*** Block opens ***
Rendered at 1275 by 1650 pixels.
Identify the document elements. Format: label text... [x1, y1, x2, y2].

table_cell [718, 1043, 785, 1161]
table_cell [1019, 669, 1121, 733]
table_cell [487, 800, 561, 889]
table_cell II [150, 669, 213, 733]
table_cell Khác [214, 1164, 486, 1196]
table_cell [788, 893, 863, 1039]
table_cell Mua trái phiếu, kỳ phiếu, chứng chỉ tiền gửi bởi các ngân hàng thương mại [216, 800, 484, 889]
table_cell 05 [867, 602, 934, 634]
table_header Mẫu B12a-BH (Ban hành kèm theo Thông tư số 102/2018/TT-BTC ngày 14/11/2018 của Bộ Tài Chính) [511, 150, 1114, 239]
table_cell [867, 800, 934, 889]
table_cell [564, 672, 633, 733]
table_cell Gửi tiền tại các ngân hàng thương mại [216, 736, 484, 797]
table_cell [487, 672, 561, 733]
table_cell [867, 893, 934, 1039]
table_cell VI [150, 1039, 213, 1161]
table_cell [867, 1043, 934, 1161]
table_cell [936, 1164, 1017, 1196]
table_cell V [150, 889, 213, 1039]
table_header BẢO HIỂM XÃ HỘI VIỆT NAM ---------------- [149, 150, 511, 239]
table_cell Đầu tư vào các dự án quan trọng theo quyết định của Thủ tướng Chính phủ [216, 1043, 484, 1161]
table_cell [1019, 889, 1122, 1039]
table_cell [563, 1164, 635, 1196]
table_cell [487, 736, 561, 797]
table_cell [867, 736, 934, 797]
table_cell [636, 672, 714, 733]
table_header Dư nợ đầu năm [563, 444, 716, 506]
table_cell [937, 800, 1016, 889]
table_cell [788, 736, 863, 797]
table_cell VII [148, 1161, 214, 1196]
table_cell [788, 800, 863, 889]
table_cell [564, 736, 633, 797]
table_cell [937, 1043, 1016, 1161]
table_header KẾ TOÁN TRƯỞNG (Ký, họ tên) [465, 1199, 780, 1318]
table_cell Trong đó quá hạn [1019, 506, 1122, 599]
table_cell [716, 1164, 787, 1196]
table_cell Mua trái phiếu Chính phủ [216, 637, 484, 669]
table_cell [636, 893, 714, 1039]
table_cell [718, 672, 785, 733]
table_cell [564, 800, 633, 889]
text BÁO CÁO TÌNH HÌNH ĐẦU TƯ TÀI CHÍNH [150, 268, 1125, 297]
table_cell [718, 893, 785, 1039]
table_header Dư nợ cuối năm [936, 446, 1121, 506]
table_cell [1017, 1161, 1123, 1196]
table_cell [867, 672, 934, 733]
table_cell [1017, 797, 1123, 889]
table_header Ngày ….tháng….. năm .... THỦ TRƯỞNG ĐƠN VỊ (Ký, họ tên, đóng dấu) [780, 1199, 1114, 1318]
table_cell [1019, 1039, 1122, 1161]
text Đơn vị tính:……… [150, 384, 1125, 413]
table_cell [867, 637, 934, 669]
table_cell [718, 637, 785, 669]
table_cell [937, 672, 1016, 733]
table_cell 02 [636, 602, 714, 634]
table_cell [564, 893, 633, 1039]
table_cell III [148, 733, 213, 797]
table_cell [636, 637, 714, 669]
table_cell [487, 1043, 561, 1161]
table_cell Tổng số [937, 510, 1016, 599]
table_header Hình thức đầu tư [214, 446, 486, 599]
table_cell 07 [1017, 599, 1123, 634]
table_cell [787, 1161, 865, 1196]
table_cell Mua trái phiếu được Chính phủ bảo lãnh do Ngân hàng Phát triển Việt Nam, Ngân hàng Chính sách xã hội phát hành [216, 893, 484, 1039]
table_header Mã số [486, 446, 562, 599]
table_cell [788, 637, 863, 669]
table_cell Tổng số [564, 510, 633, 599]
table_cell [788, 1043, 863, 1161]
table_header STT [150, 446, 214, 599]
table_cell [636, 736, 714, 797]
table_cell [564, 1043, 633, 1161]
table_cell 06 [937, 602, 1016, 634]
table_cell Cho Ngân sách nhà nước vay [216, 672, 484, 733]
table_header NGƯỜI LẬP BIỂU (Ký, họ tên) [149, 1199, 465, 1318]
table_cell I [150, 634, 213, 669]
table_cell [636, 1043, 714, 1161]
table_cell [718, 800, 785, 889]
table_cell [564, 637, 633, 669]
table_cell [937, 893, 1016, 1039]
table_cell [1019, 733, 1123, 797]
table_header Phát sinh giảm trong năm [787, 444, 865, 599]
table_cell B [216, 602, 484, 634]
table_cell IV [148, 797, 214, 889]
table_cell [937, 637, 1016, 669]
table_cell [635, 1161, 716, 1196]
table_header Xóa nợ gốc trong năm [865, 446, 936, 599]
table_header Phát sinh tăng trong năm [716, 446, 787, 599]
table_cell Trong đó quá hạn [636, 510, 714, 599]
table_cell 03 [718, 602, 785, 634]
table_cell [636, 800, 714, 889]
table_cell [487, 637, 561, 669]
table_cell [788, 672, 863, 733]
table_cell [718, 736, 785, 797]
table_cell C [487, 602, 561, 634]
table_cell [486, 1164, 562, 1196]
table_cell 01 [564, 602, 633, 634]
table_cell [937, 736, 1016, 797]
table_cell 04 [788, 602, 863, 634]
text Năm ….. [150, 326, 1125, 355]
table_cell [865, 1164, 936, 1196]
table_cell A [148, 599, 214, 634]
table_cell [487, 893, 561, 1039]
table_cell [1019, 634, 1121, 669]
*** Block closes ***
Look through the entries for lines containing the word "tiền" and return each one.

table_cell Mua trái phiếu, kỳ phiếu, chứng chỉ tiền gửi bởi các ngân hàng thương mại [216, 800, 484, 889]
table_cell Gửi tiền tại các ngân hàng thương mại [216, 736, 484, 797]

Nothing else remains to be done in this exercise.